If you aren’t yet convinced by the real world potential of artificial intelligence, Microsoft’s chief envisioning officer, Dave Coplin has a few words for you. Speaking at an AI conference in London on Tuesday, Coplin emphatically told business leaders that AI is “the most important technology that anybody on the planet is working on today,” reports Business Insider.
“This technology will change how we relate to technology,” he continued. “It will change how we relate to each other. I would argue that it will even change how we perceive what it means to be human.”
Coplin isn’t just any AI enthusiast and his comments shouldn’t be taken lightly. Before joining Microsoft in 2005 and eventually coming to lead the company’s Envisioners, he worked in IT for more than a decade and wrote two books on the implications of emerging technology in business. In other words, when Coplin speaks about the future of technology, business leaders listen.
Indeed, AI is already being used to help manage calendars, streamline marketing campaigns, and increase cybersecurity within businesses. And those services only seem to be getting stronger.
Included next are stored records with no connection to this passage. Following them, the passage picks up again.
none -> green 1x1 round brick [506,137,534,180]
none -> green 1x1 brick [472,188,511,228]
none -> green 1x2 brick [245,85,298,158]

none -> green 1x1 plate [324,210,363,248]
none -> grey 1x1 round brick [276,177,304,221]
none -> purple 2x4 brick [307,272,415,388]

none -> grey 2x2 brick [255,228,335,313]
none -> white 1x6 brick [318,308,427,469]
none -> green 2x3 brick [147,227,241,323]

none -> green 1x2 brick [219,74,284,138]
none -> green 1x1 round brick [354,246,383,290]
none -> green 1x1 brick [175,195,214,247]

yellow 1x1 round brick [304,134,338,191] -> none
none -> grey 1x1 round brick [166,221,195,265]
This week the creators of Siri announced their new project, Viv, which they claim will outperform its predecessor in almost every sense. In March, a Japanese advertising agency announced that they’d employ the “world’s first” AI creative director to help craft television commercials. And in April, researchers at MIT demonstrated an AI-driven cybersecurity platform that could learn to detect cyber attacks with 85 percent accuracy.
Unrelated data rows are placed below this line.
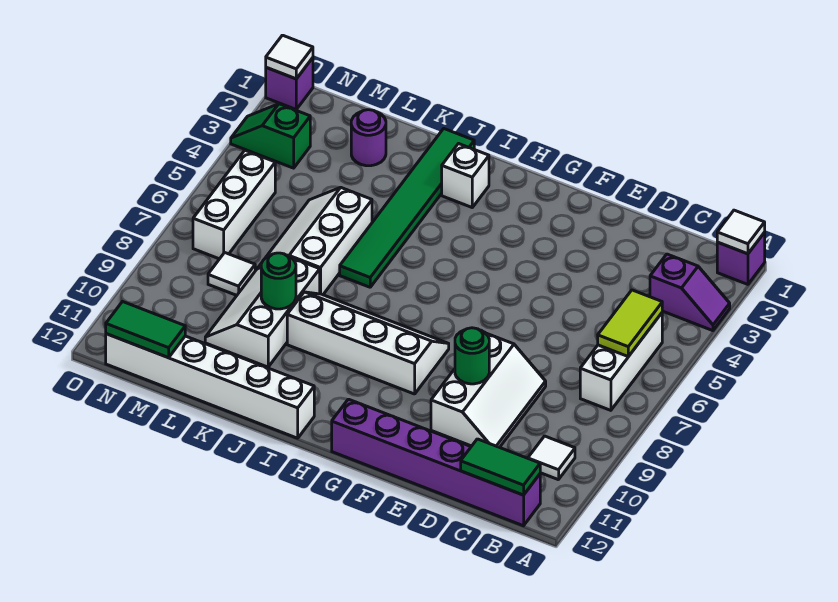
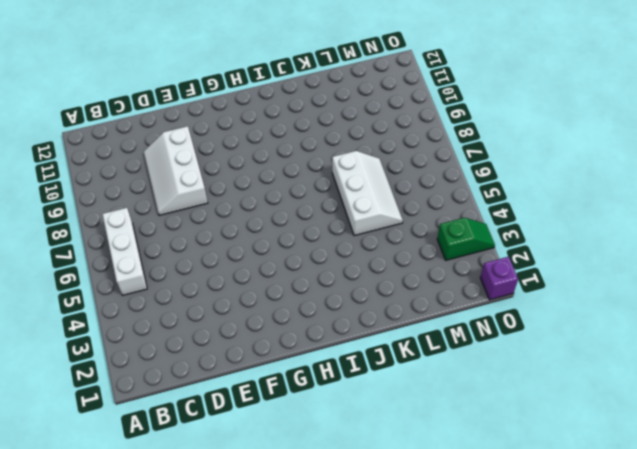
none -> purple 1x1 brick [717,233,765,284]
none -> purple 1x2 slope [650,254,730,331]
none -> white 1x1 tile [528,436,575,480]

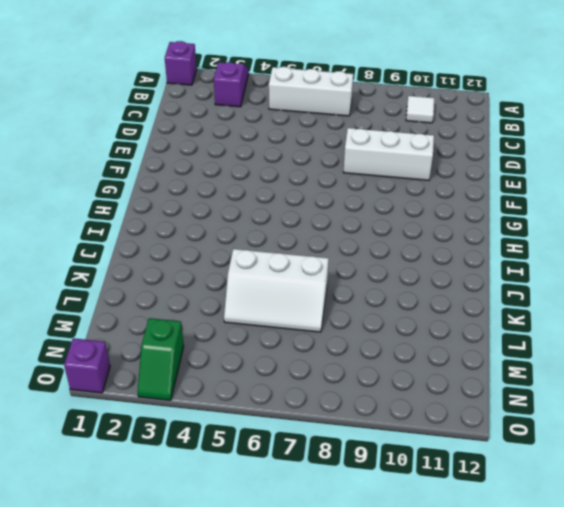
none -> purple 1x6 brick [332,399,540,526]
none -> white 2x4 slope [287,292,449,394]
none -> white 1x1 brick [442,144,489,207]

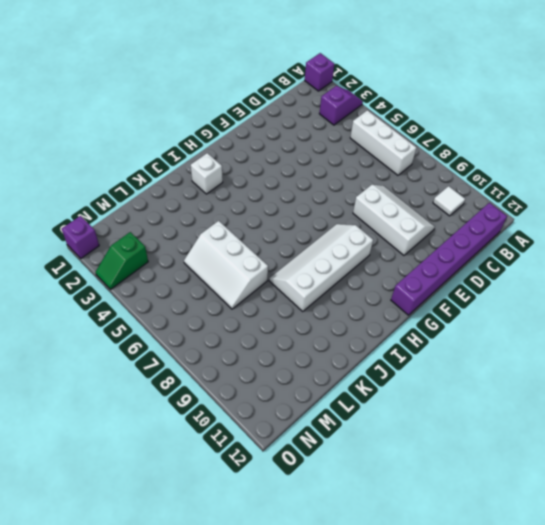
none -> white 1x6 brick [106,334,314,438]
none -> green 1x6 tile [340,129,474,287]
none -> white 2x3 slope [205,258,320,367]

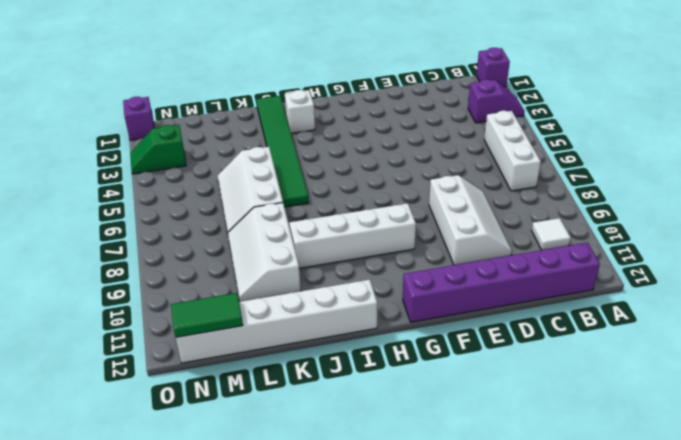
none -> purple 1x1 round brick [351,110,386,166]
none -> white 1x1 tile [208,253,255,295]
none -> white 1x3 brick [193,151,275,259]

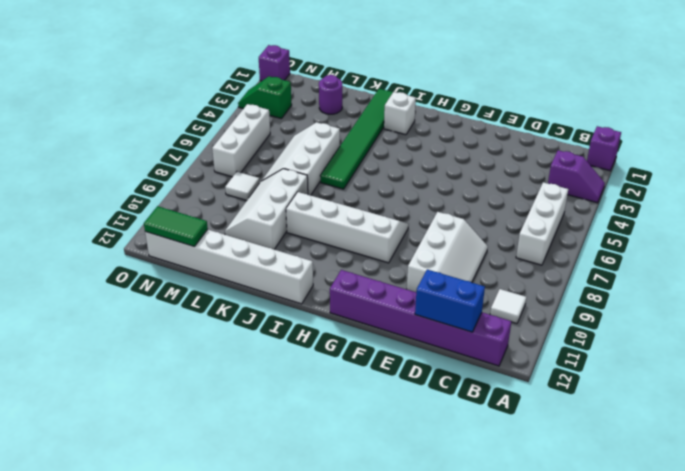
blue 1x2 brick [415,269,485,332] -> green 1x2 tile [461,439,540,495]
none -> white 1x1 tile [717,210,765,254]
none -> lime 1x2 tile [598,290,662,356]
none -> green 1x1 round brick [455,328,489,384]

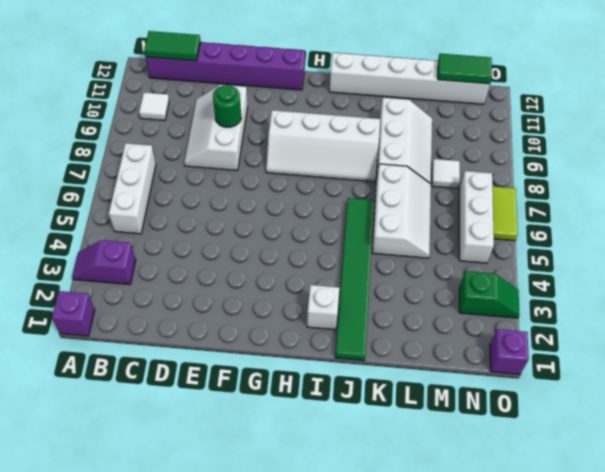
lime 1x2 tile [492,186,518,241] -> lime 1x2 tile moved to [598,290,662,356]
none -> purple 1x1 round brick [351,110,386,166]
none -> white 1x1 tile [717,210,765,254]
none -> green 1x1 round brick [261,253,296,309]

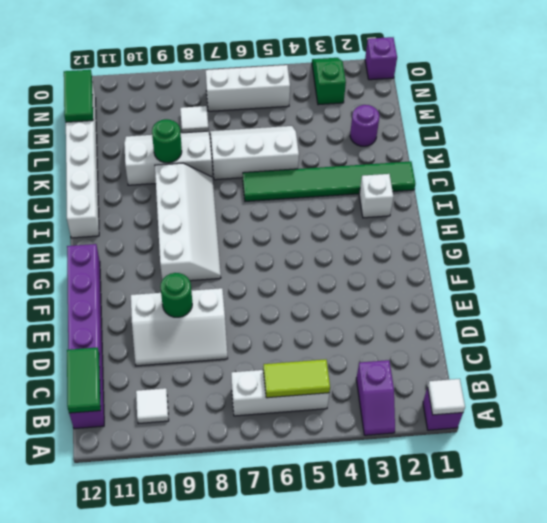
none -> white 1x1 tile [266,35,313,79]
But it isn’t just software that’s advancing. Last month, AI-hardware leader, Nvidia, showed off the Tesla P-100, a chip they claim can perform deep learning neural network tasks up to 12 times faster than their previous best product. Nvidia’s CEO, Jen-Hsun Huang, also revealed a supercomputer that he called “the world’s first deep learning supercomputer,” that comes equipped with eight P100s and a $129,000 price tag.
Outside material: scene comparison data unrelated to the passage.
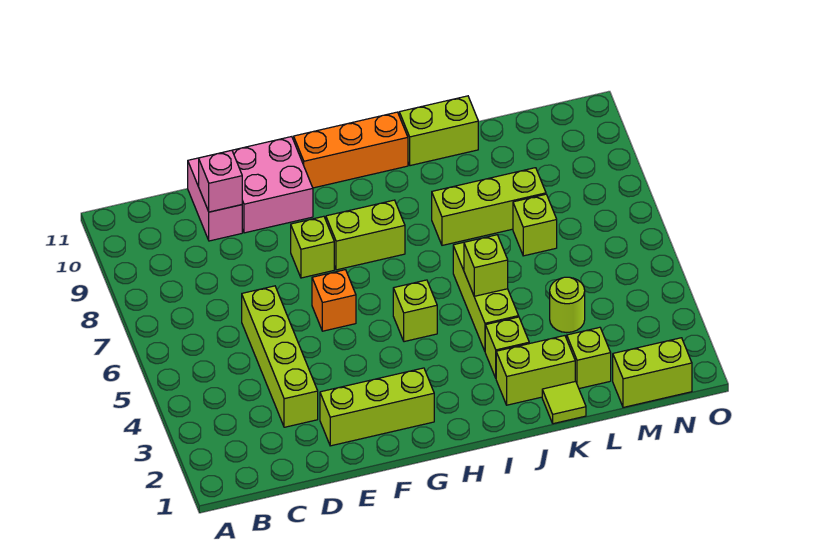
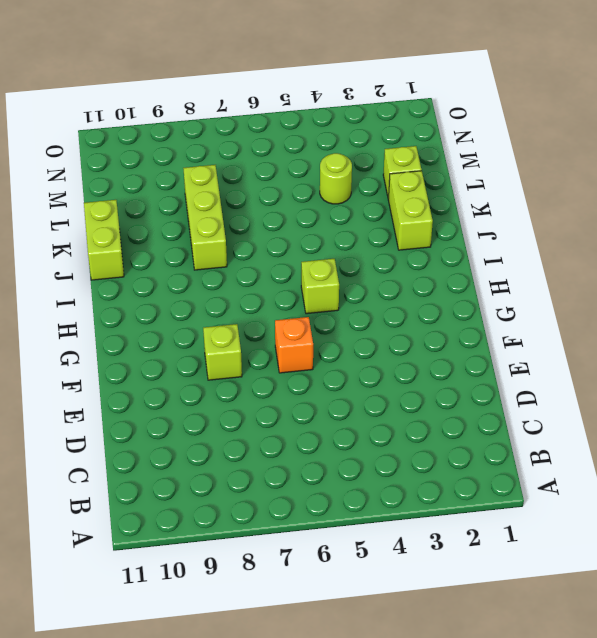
none -> lime 1x4 brick [242,286,318,427]
none -> pink 1x2 brick [188,158,242,241]
none -> lime 1x3 brick [320,368,434,446]

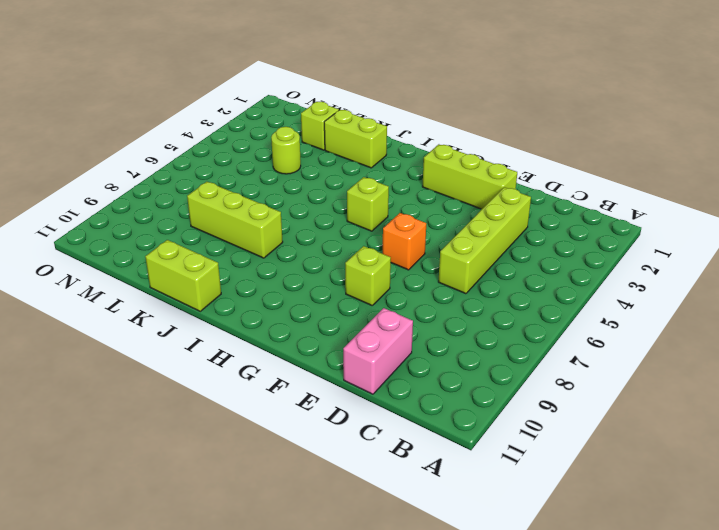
none -> pink 2x2 brick [232,137,313,233]
none -> lime 1x2 brick [326,200,405,270]
none -> orange 1x3 brick [294,112,408,188]

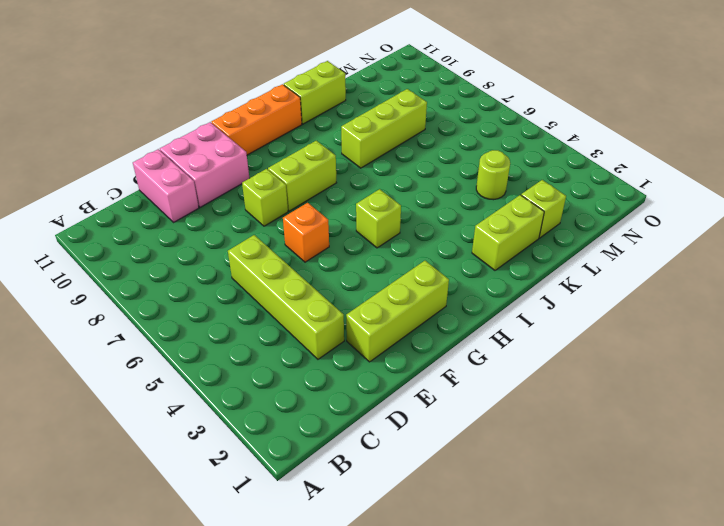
none -> lime 1x1 brick [485,317,529,378]
none -> lime 1x3 brick [453,242,519,351]
none -> lime 1x1 tile [542,381,586,424]

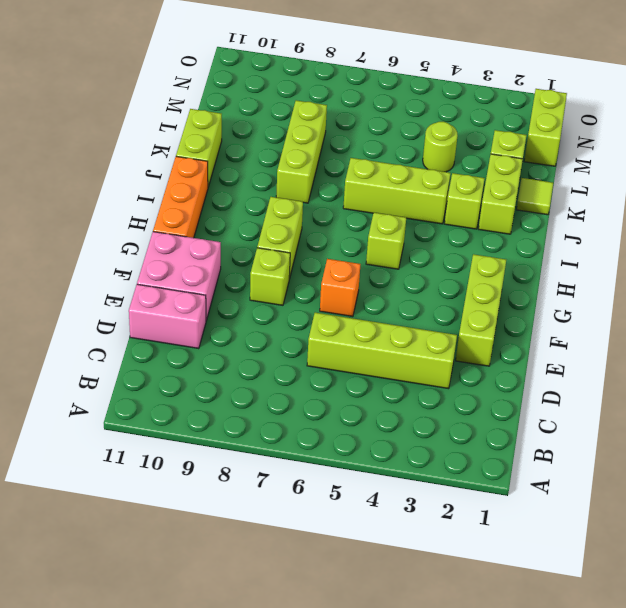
none -> lime 1x1 brick [513,194,557,256]
none -> pink 1x1 brick [199,150,242,212]
none -> lime 1x1 brick [464,235,508,296]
Coplin’s comments also come in the weeks after two big announcements aimed to democratize AI. At the end of April, non-profit AI research company OpenAI open-sourced their development toolkit in an effort to set better benchmarks and and standardized testing environments.
And on Tuesday, the White House announced a new subcommittee dedicated to leveraging “AI for public good and toward a more effective government.” The White House also aims to inform the public and foster discourse about the implications of AI by offering four workshops across the country.
Back at the AI conference in London, Coplin echoed these developments, telling attendees that – although AI holds great potential – we should be cautious and aware of who’s developing the technology. “We’ve got to start tomato some decisions about whether the right people are making these algorithms. What biases will be inferred by those people, by those companies?”
According to leaders like Dave Coplin, Elon Musk, and President Obama, AI has the power to do great harm or great good, depending on how carefully we craft and regulate the technology. Most of us already engage with AI algorithms on an everyday basis, via search engines and virtual assistants. But as we advance the software, creating stronger and smarter systems, we would be wise to recognize the technology’s presence and consider what roles we want it to play in our lives.